Por fim, aproveitando o gancho do “Junho Verde”, deixo algumas questões que podem enriquecer boas pautas:


1 – Como reduzir a impermeabilização do solo nas cidades com concreto e asfalto? Quais são as soluções ambientalmente corretas? Como atender as demandas de moradia? Como a demanda e tratada pelos governos e pelo mercado imobiliário?

2 – Como reduzir a emissão de gases de efeito estufa na agropecuária? A população topa reduzir o consumo de carne? Como políticas públicas alimentares podem contribuir?

3 – Como reduzir a poluição causada pela queima de óleo diesel por navios carregados de minérios do Brasil para a China? Os importadores não deveriam pagar um pedágio nos oceanos? Quais as soluções para reduzir a poluição causada pelo transporte aéreo?

4 – Quais interesses estão por trás da aprovação do pacote do veneno no Congresso Nacional?

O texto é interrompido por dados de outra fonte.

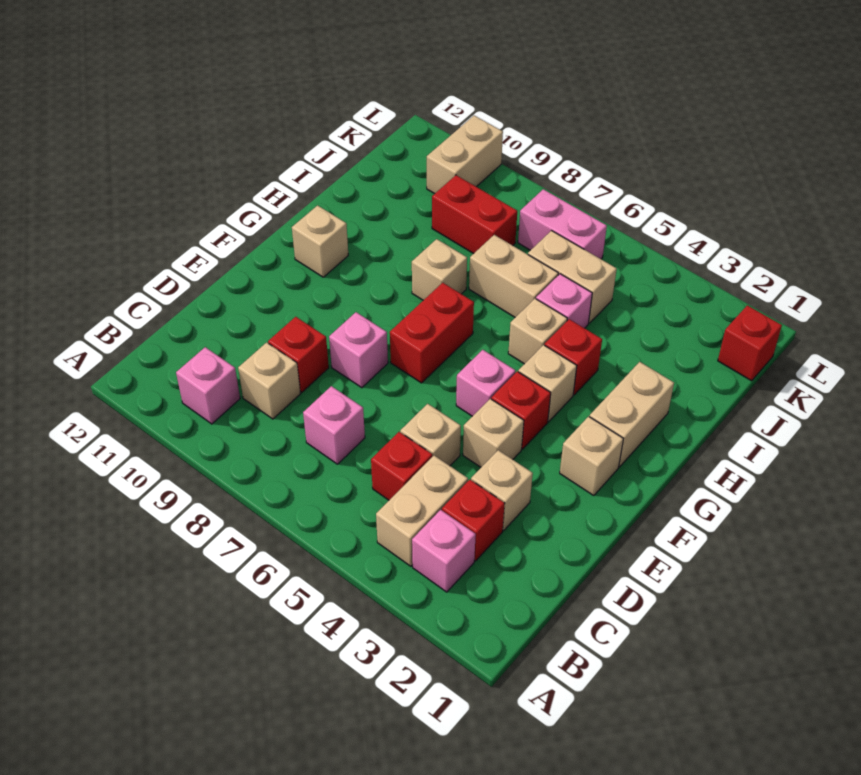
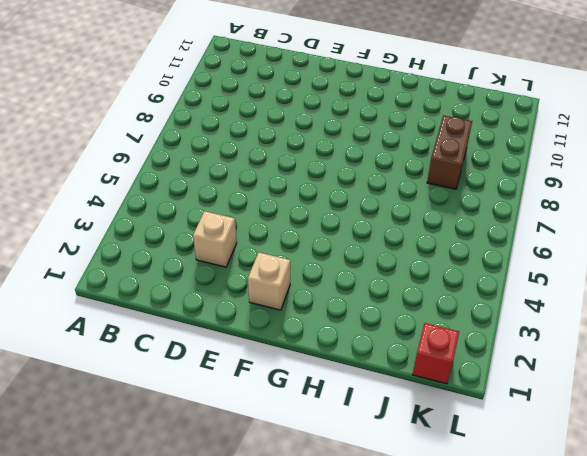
brown 1x2 brick [427,115,472,189] -> red 1x2 brick [432,175,517,254]
none -> pink 1x1 brick [412,510,476,592]
none -> tan 1x2 brick [376,456,468,566]
none -> pink 1x1 brick [176,347,240,424]

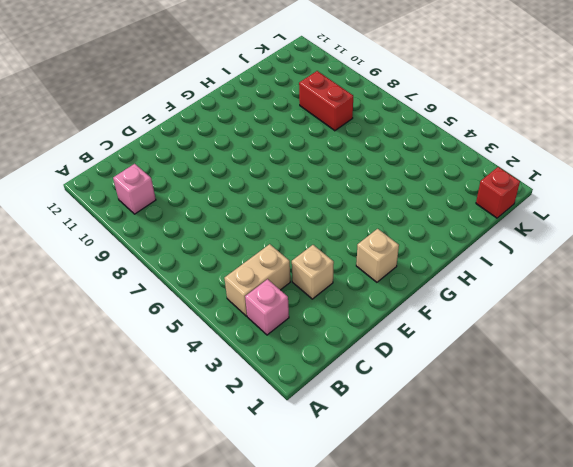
none -> red 1x1 brick [442,480,505,561]
none -> red 1x1 brick [371,432,432,500]
none -> pink 1x1 brick [303,386,365,464]

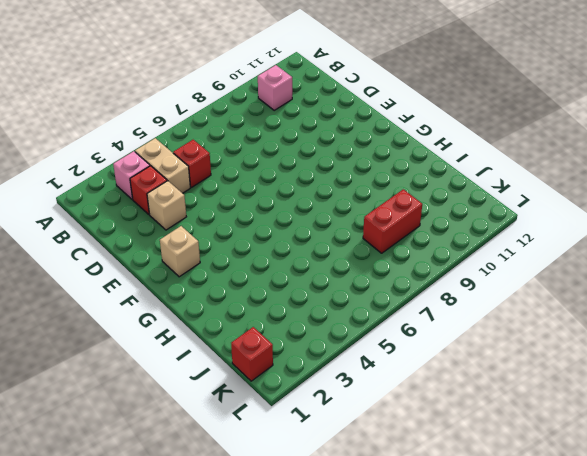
none -> pink 1x1 brick [303,386,365,464]
none -> tan 1x1 brick [238,342,300,419]
none -> tan 1x1 brick [400,404,461,466]

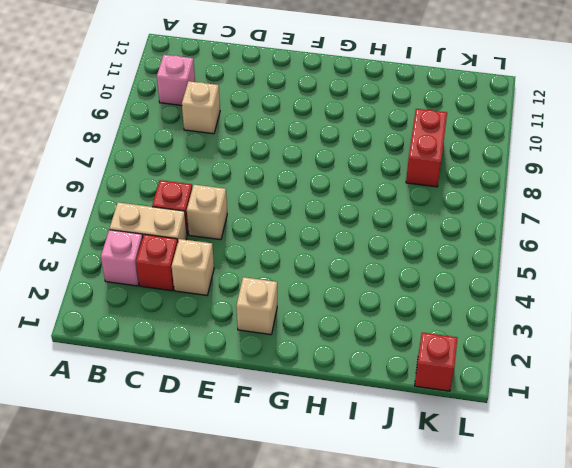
none -> pink 1x1 brick [303,386,365,464]
none -> red 1x1 brick [268,317,329,392]
none -> tan 1x1 brick [463,399,524,467]

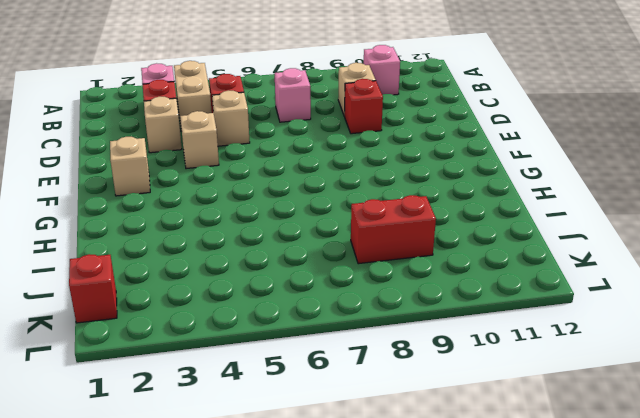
none -> pink 1x1 brick [329,312,388,388]
none -> red 1x1 brick [491,371,551,449]
none -> pink 1x1 brick [456,350,515,416]

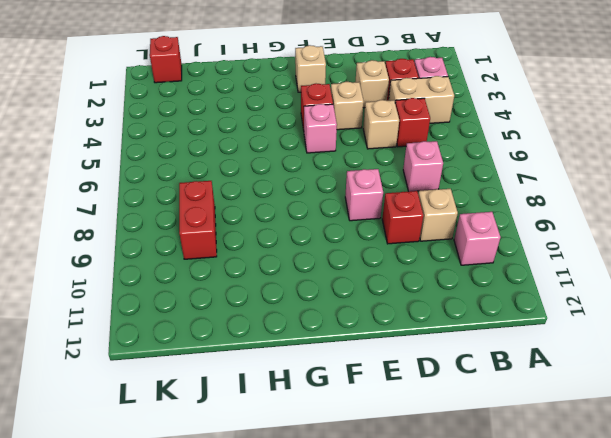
none -> red 1x2 brick [390,283,474,383]
none -> tan 1x2 brick [590,362,674,467]
none -> tan 1x1 brick [518,345,577,422]

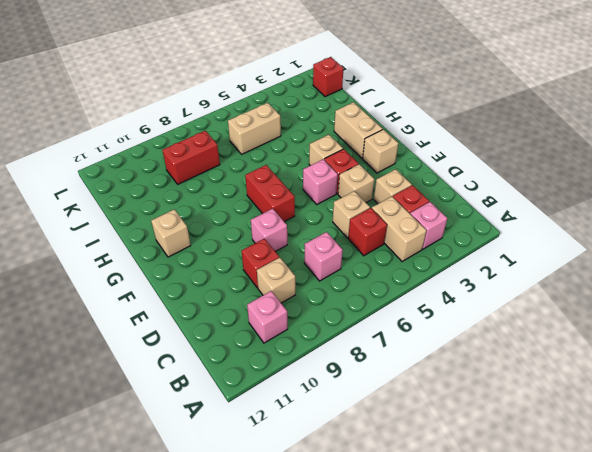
none -> red 1x1 brick [545,319,602,395]
none -> tan 1x1 brick [508,299,567,364]
none -> tan 1x1 brick [412,239,467,300]

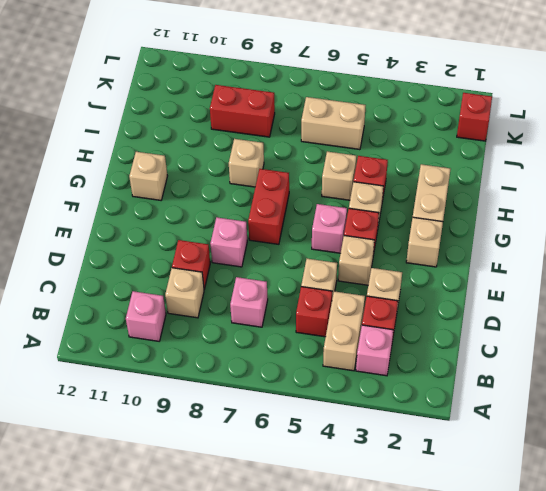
none -> pink 1x1 brick [536,274,592,328]
none -> tan 1x2 brick [469,235,558,317]
none -> pink 1x2 brick [518,189,607,259]

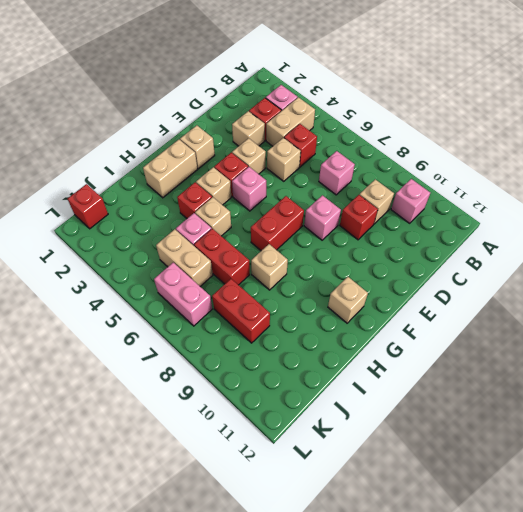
red 1x2 brick [194,229,250,285] -> tan 1x2 brick [469,235,558,317]
none -> tan 1x2 brick [427,116,503,194]

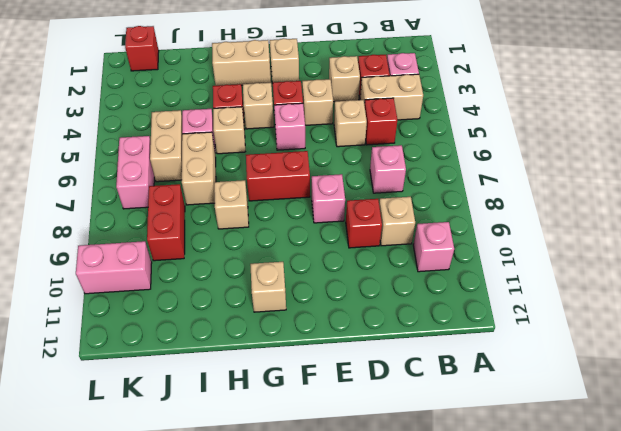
pink 1x2 brick [76,241,152,294] -> tan 1x2 brick [427,116,503,194]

Quanto os fabricantes lucram? Quais os impactos do uso de agrotóxicos no solo, águas, animais e para saúde humana?

5 – Quais empreendimentos estão recebendo licença ambiental dos órgãos estaduais? Quais benefícios ou impactos trazem? Valem a pena?

6 – Como estão os indicadores das mudanças climáticas no município e no estado? Como a sociedade pode monitorar isso?

7 – Quais as propostas locais de candidatos a prefeituras e câmaras de vereadores para o enfrentamento das mudanças climáticas? Elas são factíveis?

8 – Sendo titular dos serviços de saneamento, como o município planejou o serviço de coleta e reciclagem de resíduos e a drenagem urbana? As comunidades foram ouvidas?

9 – Como funciona a gestão das águas pelos comitês de bacias hidrográficas? Quem são os representantes dos governos, dos usuários e da sociedade civil? O que eles estão fazendo?

10 – Qual é o plano de desenvolvimento da região metropolitana? Quem planeja? Quem executa? Quem fiscaliza?